### [Material provided]
= Beginning of Section =

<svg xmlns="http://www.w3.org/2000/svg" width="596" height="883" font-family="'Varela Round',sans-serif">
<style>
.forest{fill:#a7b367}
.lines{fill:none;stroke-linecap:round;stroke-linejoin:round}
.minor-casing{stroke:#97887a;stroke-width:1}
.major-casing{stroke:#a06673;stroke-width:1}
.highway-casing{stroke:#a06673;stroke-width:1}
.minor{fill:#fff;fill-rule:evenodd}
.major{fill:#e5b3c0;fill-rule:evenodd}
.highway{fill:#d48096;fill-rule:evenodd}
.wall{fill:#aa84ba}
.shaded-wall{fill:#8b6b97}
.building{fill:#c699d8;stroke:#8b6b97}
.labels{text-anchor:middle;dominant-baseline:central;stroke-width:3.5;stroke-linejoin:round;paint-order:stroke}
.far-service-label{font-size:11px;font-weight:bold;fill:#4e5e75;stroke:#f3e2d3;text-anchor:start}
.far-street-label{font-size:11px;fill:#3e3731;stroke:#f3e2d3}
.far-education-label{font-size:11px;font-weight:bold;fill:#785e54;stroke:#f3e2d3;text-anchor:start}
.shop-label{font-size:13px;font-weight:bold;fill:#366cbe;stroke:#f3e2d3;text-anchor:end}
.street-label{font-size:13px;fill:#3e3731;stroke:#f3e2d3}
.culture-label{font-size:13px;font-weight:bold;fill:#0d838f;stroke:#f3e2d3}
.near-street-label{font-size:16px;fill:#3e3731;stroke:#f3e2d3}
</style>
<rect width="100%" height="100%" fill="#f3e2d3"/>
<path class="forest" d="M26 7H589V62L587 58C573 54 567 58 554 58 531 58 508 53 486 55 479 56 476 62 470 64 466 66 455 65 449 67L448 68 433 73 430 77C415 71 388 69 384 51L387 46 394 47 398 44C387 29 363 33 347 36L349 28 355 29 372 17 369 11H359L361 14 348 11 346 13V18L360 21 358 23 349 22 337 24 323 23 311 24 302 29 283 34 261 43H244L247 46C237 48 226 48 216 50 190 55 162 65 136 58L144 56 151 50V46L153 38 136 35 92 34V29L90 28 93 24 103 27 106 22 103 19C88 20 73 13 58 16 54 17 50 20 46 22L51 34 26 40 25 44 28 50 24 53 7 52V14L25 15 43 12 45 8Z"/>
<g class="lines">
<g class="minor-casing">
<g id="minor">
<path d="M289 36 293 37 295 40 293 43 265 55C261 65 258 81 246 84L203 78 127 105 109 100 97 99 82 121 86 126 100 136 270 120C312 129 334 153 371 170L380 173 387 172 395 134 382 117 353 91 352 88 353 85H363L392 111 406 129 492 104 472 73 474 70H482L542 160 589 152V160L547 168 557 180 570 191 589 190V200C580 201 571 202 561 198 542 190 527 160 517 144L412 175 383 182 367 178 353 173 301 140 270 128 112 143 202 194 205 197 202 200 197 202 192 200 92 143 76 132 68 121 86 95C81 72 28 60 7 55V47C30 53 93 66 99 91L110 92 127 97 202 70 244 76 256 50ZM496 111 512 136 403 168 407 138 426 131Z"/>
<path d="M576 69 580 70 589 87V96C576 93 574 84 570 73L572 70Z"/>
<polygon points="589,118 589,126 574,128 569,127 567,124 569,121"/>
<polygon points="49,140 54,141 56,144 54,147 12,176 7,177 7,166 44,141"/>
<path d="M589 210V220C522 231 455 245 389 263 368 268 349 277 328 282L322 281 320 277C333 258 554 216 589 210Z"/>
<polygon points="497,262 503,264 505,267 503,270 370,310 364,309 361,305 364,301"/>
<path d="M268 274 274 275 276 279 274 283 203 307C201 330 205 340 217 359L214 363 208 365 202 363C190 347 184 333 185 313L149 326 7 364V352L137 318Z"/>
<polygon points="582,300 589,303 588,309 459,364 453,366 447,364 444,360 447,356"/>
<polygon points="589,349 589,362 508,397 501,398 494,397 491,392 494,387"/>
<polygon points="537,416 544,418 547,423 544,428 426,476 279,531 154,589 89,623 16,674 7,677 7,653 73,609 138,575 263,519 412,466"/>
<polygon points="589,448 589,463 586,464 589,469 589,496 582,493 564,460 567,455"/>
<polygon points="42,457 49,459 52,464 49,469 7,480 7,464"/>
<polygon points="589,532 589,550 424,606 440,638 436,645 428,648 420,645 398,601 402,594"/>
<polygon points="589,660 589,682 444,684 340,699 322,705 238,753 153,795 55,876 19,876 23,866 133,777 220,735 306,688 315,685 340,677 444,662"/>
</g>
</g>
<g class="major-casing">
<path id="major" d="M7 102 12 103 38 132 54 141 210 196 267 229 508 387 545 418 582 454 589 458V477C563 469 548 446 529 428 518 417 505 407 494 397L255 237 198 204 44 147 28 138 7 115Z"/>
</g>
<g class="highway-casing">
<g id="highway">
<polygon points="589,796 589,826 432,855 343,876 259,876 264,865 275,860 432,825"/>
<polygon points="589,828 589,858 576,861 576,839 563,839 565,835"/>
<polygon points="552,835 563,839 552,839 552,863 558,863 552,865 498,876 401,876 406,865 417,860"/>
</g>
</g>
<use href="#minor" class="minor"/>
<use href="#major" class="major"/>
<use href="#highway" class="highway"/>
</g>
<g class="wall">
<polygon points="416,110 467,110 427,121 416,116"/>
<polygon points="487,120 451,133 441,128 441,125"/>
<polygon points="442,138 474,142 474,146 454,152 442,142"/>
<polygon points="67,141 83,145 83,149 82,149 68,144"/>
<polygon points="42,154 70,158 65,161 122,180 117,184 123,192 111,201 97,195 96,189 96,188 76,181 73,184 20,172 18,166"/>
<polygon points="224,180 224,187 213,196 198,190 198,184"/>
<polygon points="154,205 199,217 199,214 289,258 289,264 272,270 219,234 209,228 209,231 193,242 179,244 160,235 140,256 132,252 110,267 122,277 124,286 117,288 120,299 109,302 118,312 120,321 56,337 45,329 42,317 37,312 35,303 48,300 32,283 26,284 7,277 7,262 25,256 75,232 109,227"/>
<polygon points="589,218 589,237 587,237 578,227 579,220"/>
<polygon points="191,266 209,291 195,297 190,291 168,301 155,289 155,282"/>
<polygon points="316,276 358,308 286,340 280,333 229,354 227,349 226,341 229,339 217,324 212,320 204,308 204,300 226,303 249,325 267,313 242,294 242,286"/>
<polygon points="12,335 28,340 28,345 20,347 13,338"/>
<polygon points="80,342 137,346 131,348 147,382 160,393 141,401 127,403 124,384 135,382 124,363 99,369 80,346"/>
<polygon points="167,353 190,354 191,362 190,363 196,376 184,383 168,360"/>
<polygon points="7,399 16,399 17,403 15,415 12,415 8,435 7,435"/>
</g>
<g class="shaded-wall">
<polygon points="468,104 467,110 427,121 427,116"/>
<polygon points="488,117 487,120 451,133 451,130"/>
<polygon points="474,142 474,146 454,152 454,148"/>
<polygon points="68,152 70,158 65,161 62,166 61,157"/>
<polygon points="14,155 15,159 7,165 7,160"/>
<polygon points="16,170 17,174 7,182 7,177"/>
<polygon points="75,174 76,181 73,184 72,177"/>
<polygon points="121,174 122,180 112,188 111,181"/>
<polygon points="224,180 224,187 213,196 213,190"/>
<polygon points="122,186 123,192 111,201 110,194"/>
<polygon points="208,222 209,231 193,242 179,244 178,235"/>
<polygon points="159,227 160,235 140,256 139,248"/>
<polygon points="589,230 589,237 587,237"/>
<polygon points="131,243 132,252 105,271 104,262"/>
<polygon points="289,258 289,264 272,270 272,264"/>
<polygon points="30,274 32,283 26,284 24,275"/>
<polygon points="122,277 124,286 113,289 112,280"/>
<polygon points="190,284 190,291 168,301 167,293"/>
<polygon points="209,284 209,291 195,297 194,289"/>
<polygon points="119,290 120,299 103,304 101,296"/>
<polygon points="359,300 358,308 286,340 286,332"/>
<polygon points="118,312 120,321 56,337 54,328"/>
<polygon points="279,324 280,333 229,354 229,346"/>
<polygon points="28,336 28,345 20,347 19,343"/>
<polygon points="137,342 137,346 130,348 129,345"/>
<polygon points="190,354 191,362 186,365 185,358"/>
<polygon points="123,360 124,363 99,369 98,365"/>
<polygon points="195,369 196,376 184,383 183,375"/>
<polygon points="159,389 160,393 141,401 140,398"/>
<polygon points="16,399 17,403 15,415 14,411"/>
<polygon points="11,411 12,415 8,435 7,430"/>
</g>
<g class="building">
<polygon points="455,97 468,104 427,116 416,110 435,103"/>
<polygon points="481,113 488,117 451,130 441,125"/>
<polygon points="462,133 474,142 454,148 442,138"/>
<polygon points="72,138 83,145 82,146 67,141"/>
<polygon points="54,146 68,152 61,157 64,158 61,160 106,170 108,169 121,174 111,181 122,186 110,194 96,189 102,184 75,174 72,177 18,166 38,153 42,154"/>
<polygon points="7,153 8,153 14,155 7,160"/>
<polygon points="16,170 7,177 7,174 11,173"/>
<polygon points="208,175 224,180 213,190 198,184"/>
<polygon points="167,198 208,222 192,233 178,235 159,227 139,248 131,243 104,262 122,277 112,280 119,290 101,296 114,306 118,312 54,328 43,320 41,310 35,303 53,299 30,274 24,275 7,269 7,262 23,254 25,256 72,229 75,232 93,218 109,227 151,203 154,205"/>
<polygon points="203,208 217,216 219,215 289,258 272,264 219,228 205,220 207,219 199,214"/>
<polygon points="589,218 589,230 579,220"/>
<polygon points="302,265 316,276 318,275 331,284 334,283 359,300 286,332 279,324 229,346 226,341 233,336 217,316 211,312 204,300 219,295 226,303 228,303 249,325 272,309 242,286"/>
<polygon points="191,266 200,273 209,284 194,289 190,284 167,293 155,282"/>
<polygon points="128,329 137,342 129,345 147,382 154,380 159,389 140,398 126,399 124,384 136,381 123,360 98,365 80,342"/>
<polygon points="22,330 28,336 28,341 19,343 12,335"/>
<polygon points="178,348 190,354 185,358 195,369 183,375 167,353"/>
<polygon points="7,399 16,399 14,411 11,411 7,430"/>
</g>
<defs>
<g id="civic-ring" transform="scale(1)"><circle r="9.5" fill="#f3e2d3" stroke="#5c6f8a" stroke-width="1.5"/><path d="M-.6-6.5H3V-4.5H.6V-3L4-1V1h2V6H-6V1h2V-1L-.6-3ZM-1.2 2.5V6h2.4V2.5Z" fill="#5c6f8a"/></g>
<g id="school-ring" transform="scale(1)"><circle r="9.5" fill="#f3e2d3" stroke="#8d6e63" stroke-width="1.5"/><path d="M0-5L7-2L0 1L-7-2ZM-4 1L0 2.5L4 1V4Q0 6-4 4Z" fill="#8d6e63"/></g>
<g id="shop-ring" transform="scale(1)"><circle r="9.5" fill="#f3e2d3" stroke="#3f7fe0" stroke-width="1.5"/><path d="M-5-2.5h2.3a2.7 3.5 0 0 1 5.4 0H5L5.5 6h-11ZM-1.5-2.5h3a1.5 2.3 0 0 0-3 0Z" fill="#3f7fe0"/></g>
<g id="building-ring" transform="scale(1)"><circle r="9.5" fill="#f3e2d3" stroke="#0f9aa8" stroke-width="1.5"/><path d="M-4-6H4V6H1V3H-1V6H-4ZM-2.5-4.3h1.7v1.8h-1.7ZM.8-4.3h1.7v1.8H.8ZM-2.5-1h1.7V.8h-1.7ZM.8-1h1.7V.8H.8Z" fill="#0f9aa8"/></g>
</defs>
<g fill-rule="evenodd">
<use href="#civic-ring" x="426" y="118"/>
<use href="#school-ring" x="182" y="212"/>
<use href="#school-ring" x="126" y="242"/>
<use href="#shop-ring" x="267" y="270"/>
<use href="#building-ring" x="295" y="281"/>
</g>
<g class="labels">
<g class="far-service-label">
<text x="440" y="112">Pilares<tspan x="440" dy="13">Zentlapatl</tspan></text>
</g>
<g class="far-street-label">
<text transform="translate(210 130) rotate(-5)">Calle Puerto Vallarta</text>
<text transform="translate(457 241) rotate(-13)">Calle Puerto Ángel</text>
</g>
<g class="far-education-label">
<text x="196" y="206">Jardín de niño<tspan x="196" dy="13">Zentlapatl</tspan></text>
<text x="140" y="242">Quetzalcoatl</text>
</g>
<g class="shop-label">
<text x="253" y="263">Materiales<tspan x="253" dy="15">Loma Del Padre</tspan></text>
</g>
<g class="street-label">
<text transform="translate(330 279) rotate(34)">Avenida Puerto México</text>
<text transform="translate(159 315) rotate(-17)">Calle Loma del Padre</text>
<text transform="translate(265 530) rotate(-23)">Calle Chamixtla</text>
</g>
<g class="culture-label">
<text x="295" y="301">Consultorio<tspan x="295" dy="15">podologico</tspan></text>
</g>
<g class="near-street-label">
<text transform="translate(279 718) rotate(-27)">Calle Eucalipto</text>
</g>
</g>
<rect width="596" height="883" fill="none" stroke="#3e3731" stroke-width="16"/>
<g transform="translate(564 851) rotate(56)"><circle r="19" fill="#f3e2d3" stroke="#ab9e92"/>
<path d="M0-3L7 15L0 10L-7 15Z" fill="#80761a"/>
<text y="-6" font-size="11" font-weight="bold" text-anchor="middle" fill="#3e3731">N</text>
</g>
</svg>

= End of Section =

### [Activity]
Throughout the data above, count the lines in which the word "rule" occurs; supply the number alone.

### [Solution for this task]
4